James Spooner: 'It Feels Brown'
James Spooner is a vegan tattoo artist. He is also creator of "Afro-Punk," the 2003 documentary about African-Americans in punk rock, which later spawned a festival of the same name. Fifteen years after making "Afro-Punk," Spooner moved to Highland Park. In a local bookstore, he stumbled upon a copy of "Razorcake." The experience brought back memories of reading"HeartattaCk" and "MRR" as a teenager in New York City after leaving California's Apple Valley, now the subject of Spooner's graphic novel memoir, "The High Desert: Black. Punk. Nowhere."
Spooner had already begun drawing one-cell comics on Instagram. After a Buzzcocks show, Spooner couldn't let go of his annoyance at the band's behavior by waiting for cheers for an encore before finishing their set. So his girlfriend challenged him to turn those feelings into a comic (Issue #112), which was published in "Razorcake." Like the zines' other contributors, Spooner donates his time as an artist through comics and illustrations.
In addition to the encore comic, Spooner has created two full-page, multi-cell comic strips for "Razorcake." Seemingly innocent, his strips talk about bootlace colors and hairstyle. However, within the context of punk, the choice is a statement of race and white supremacy; themes that Spooner has investigated across his creative work. He calls his contributions to "Razorcake" a "cool dip into magazine journalism."
The reflection of Los Angeles and punk communities of color within "Razorcake" is both reassuring here and meaningful for people outside Los Angeles, Spooner says.
"When I read the actual magazine, it feels very Brown," Spooner comments. "But it feels Brown without being specifically Brown, which is probably good for the rest of the country, because then white punks are then introduced to this history and experience."
Making the Implicit Explicit
Punk isn't a monoculture. But much of the historic record — books, photos, documentaries — present punk as a primarily white male experience when that is not the case. New research and personal experience, which has been documented in "Razorcake," is correcting historical omissions. As "Razorcake" founder and editor Todd Taylor has said, showcasing punk's diversity is actually a reflection of the initial wave of punk rock in Los Angeles.
"There's no shortage of stories of people whose stories haven't been told; whose stories were integral to the whole," explains Taylor. "We made the implicit explicit and that's when things fell into place."
There's no shortage of stories of people whose stories haven't been told.Todd Taylor, Founder of Razorcake
While documenting personal experience, "Razorcake" is also creating professional experience, Cruz Gonzales points out.
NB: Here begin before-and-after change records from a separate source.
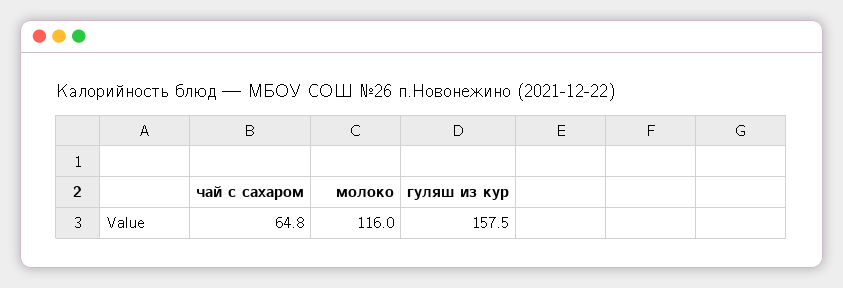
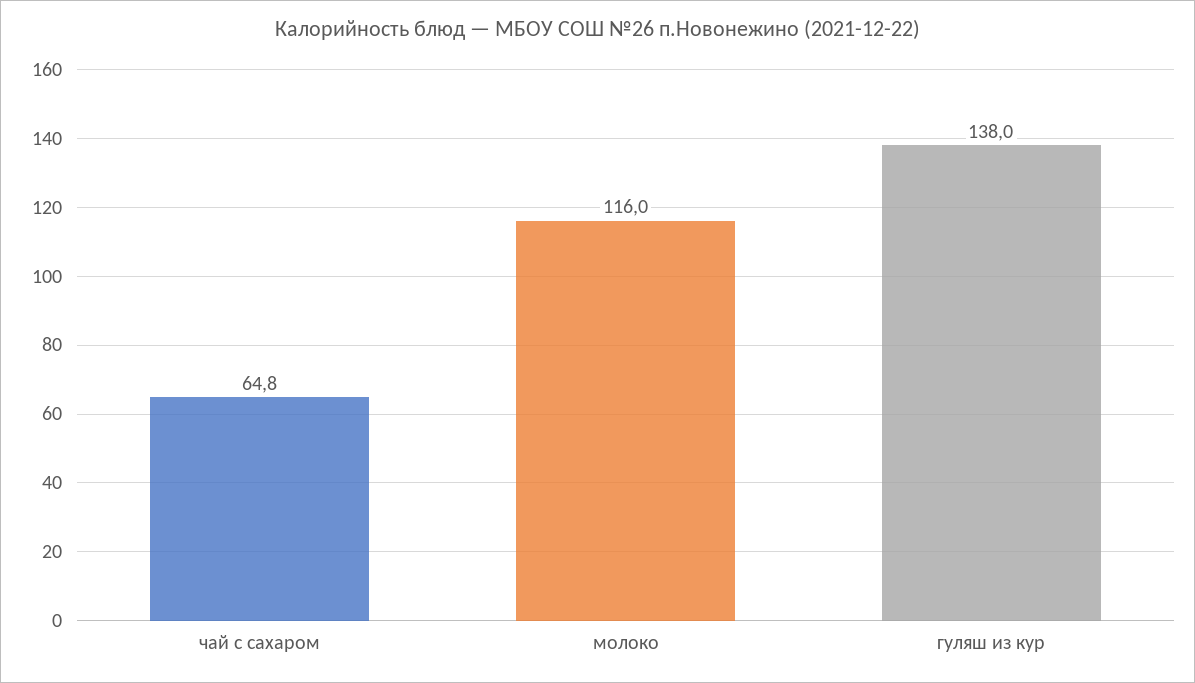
  {
    "чай с сахаром": 64.8,
    "молоко": 116,
-   "гуляш из кур": 157.5
+   "гуляш из кур": 138
  }

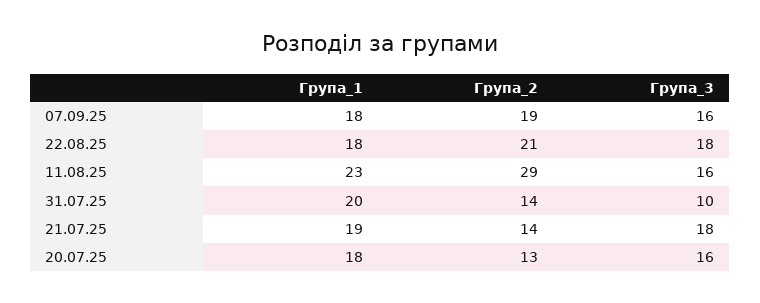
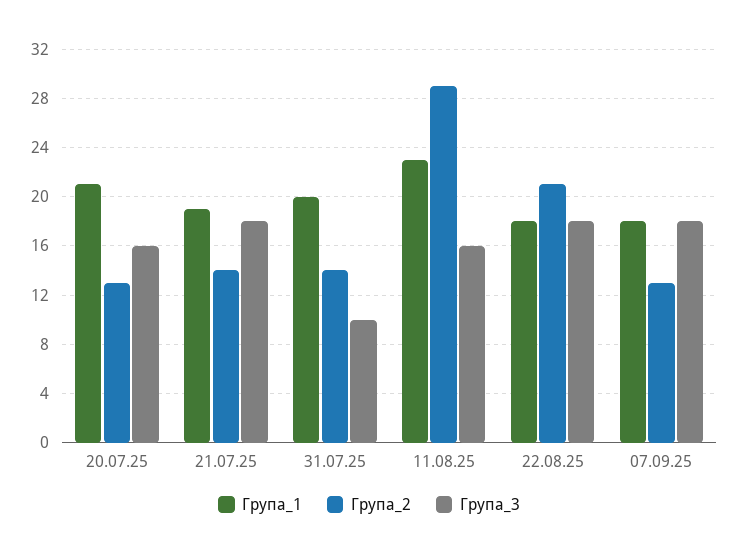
  {
    "Група_1": {
      "07.09.25": 18,
      "22.08.25": 18,
      "11.08.25": 23,
      "31.07.25": 20,
      "21.07.25": 19,
-     "20.07.25": 18
+     "20.07.25": 21
    },
    "Група_2": {
-     "07.09.25": 19,
+     "07.09.25": 13,
      "22.08.25": 21,
      "11.08.25": 29,
      "31.07.25": 14,
      "21.07.25": 14,
      "20.07.25": 13
    },
    "Група_3": {
-     "07.09.25": 16,
+     "07.09.25": 18,
      "22.08.25": 18,
      "11.08.25": 16,
      "31.07.25": 10,
      "21.07.25": 18,
      "20.07.25": 16
    }
  }

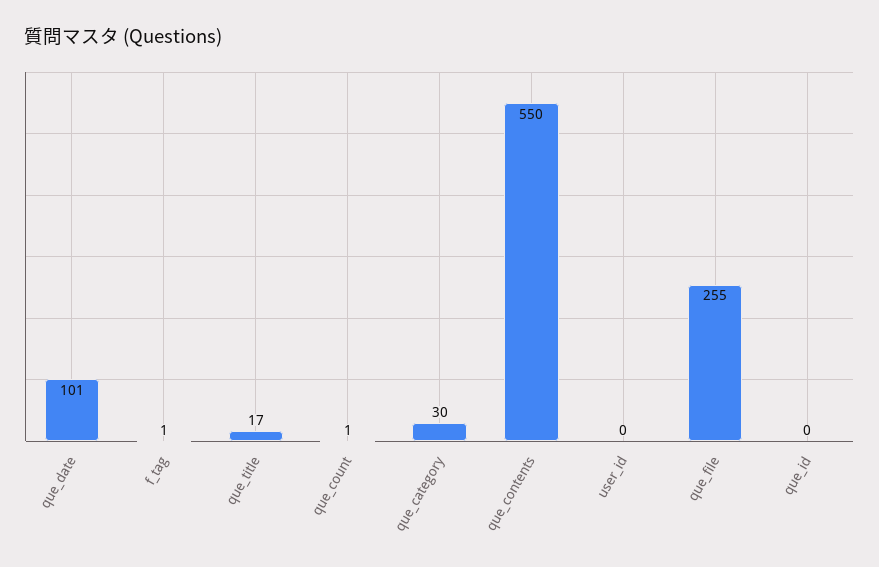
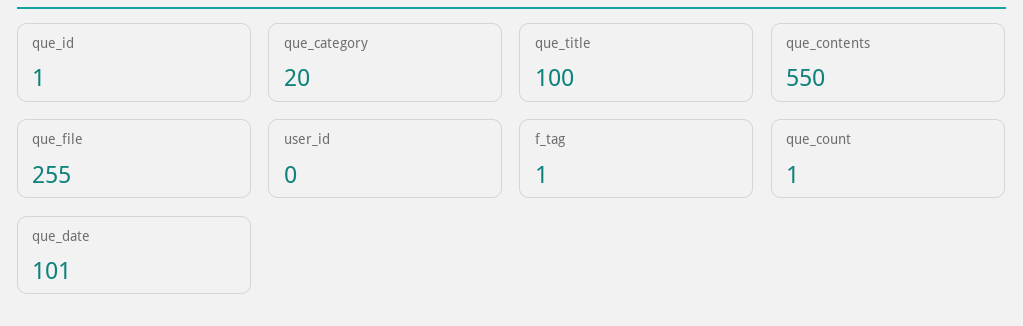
  {
    "que_date": 101,
    "f_tag": 1,
-   "que_title": 17,
+   "que_title": 100,
    "que_count": 1,
-   "que_category": 30,
+   "que_category": 20,
    "que_contents": 550,
    "user_id": 0,
    "que_file": 255,
-   "que_id": 0
+   "que_id": 1
  }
She has marveled at the hive of volunteers in every aspect of production. With a core of about 150 regular contributors, Taylor estimates over 1,000 people have volunteered since they began. That reveals tremendous trust and responsibility in the writing, editing, layout and production, she notes.
"It's a magazine that is actually giving younger people real world experience in a variety of different journalistic mediums," said Cruz Gonzales. "You have people with less experience who write things that are just as interesting because their style is fresh. They're doing really cool work that I value."